### Text to read:
—————

This invention relates generally to a method and apparatus for separating particles fluidly suspended in a slurry and, in particular, to separating particles suspended in slurry extracted from oil wells.
During an oil drilling operation, drilling "mud" is injected into the oil well to maintain the pressure therein and for other reasons recognized by persons of ordinary skill in the art. The drilling mud, hereinafter called slurry, is extracted from the oil well on a regular and/or continuous basis. The extracted slurry contains a number of different "contaminants" such as quartz sand and other formation solids suspended in the slurry. The slurry, before injection, includes barite (BaSO.sub.4), bentonite or other special clays known to persons of ordinary skill in the art. The desirable components of the drilling mud, i.e., the barite and/or bentonite, can be recycled and utilized in refurbished slurry to be injected into the oil well if the formation solids and particularly the quartz sand is removed from the contaminated drilling mud or slurry.
A number of different methods and apparatus have been developed to separate out the quartz sand and bentonite from the slurry. One known device is a cyclone or centrifugal particle separator which is sometimes called a "hydrocyclone" if water is part of the slurry. The cyclone separator usually includes a cylindrical region into which the contaminated fluid under pressure is tangentially injected, and a frustoconical region adjacent the cylindrical region. The standard cyclone separator includes a sealing member or plate at the one opposite axial end of the cylindrical region. The base of the frustoconical region adjoins the other, opposite axial end of the cylindrical region. A typical hydrocyclone includes an underflow or lower outlet port at the truncated apex of the frustoconical region. Also, the standard cyclone separator includes a cylindrically shaped vortex finder defining an upper outlet port which is in communication with the cylindrical region and which extends through the sealing member at that axial end. Both the lower and upper outlet ports are concentric to the longitudinal axis of the cyclone separator. As utilized herein, the axis of the cylindrical region and frustoconical region is the axial centerline of those geometrically defined shapes. The term "axially inboard" (and "axially outboard") refers to components or items axially positioned closer to (or further away from) the plane normal to the axis of the cylindrical and frustoconical regions which intersects the axial midpoint between the axial extent of the combined cylindrical and frustoconical regions.
The injected slurry, carrying the fluidly suspended particles, enters the cylindrical region under a continuous pressure head. The slurry in the cylindrical region swirls about in a spiral-like fashion and enters the frustoconical region. This spiral-like motion at the radial outer sectors of the frustoconical region is recognized as the "outer vortex" or the "free vortex" by persons of ordinary skill in the art. The velocity of the particles carried by the slurry in the free vortex is continuously increased due to the increasingly smaller radial dimension within the frustoconical region. A substantially continuous flow of slurry will exit the lower outlet port. However, because of the centrifugal forces developed within both the regions, a flow of slurry develops at the radially inward sectors of the frustoconical region in a helical or spiral-like path directed towards the cylindrical region. This type of flow is called, by persons of ordinary skill in the art, the "inner vortex" or "forced vortex." Also, an air core coaxially develops along the axis in both regions.

—————

### Information supplied:
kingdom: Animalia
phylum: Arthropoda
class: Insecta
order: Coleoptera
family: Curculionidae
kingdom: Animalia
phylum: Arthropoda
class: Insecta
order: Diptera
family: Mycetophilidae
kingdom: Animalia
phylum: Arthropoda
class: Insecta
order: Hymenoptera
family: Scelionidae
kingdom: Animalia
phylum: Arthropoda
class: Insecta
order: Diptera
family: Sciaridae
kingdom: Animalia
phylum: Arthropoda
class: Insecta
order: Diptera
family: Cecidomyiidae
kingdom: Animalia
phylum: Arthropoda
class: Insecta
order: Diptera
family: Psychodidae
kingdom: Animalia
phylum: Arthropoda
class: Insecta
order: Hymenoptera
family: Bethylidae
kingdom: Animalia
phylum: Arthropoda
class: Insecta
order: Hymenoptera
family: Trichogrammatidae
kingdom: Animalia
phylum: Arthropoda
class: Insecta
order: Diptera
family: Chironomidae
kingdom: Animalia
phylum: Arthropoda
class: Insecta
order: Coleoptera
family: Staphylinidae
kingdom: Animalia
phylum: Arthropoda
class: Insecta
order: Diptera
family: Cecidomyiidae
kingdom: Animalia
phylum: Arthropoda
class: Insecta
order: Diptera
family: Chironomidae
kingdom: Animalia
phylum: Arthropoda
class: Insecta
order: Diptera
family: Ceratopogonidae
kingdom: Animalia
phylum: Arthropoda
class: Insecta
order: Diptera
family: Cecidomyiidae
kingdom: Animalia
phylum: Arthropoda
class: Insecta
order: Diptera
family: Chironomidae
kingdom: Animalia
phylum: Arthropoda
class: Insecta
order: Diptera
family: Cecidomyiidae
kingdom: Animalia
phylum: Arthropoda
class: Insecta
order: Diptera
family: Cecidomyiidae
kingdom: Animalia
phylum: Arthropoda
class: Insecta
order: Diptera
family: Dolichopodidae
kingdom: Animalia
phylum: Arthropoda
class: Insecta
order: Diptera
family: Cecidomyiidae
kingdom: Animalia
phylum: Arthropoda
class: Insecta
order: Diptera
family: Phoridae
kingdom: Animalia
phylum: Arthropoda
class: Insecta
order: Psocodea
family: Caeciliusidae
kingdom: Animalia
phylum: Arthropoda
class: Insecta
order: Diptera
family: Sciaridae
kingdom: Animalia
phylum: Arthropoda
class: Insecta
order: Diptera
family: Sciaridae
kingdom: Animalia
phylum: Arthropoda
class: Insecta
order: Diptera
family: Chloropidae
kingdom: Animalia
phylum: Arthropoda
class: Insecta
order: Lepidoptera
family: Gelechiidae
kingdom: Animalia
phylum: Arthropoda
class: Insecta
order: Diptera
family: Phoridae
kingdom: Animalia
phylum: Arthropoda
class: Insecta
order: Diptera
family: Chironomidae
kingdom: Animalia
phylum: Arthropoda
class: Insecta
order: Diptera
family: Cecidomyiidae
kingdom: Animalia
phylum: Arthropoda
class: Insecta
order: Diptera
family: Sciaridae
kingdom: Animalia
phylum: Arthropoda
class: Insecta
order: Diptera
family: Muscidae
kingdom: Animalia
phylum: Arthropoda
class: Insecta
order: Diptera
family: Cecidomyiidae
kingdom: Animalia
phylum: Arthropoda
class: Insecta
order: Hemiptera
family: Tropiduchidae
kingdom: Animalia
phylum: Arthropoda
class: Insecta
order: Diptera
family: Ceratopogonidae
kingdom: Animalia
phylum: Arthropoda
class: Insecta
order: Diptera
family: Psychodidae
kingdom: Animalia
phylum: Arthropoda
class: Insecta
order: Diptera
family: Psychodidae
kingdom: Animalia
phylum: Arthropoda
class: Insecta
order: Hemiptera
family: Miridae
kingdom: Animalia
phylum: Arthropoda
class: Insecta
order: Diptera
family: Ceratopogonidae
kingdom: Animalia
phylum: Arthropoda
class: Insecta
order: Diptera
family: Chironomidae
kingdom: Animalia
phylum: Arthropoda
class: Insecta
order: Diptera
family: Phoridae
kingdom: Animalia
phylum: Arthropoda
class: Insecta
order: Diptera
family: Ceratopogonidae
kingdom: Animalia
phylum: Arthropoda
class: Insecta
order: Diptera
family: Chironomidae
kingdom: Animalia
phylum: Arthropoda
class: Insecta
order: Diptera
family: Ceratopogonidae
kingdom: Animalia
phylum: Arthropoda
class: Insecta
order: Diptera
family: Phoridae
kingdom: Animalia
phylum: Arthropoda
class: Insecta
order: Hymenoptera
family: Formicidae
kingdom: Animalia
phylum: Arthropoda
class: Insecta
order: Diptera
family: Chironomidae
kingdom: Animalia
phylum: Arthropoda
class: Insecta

—————

### Exercise objective:
Transcribe the passage on cyclone separators from "This invention relates" up to and including "from oil wells.". The data above plays no part in this exercise.

### Task answer:
This invention relates generally to a method and apparatus for separating particles fluidly suspended in a slurry and, in particular, to separating particles suspended in slurry extracted from oil wells.